I wonder if the reset does not properly reset the CPU caches? The idea being that the CPU cache has stale data from before the reset, or maybe just stale tag bits, and the hang is due to using this bad data from the cache.
That's why we do dcache_off() icache_off() first, to make sure the caches are in consistent state. But a good point nonetheless, this should be checked.
I call dcache_off() and icache_off() after scrubbing, and I verified the MMU control register indicated they were off.
Or perhaps there is always something done incorrectly, but it is only the state of DRAM after a reset, vs a power cycle, that consistently triggers a hang?
The SoCFPGA has some weird warm/cold reset hooks even in the bootrom, could be. But the DRAM should be torn down in either case.
Maybe there is something wrong with the reset hooks? I could try and clear the on chip RAM after U-Boot relocates just to see what happens. Or there is probably an enable for the hooks I could try and disable.
Warm reset just jumps into OCRAM. Maybe the code in OCRAM is corrupted.

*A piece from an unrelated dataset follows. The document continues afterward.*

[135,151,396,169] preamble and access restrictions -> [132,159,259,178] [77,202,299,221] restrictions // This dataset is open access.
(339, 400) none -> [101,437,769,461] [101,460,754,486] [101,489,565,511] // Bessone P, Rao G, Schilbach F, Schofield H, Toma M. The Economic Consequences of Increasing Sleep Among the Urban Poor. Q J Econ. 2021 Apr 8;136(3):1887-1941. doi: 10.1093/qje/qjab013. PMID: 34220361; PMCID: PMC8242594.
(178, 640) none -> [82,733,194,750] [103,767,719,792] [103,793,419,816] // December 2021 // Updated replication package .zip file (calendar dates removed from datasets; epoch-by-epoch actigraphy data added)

Cold reset reloads the OCRAM content from flash/sdmmc.
If possible, try to add code before the hang point to invalidate both the i-cache and d-cache for the problem region above. Perhaps the SPL is doing something wrong w.r.t. cache invalidation, e.g. moving code around and not updating the i-cache, because it assumes nothing has yet used the caches, which is now no longer the case since you turn them on for scrubbing.
After scrubbing I first call flush_dcache_all(), then I added calls to invalidate_icache_all() and invalidate_dcache_all(), and finally I call dcache_off() and icache_off(). I wasn't sure about the order I should call them, but there was no change.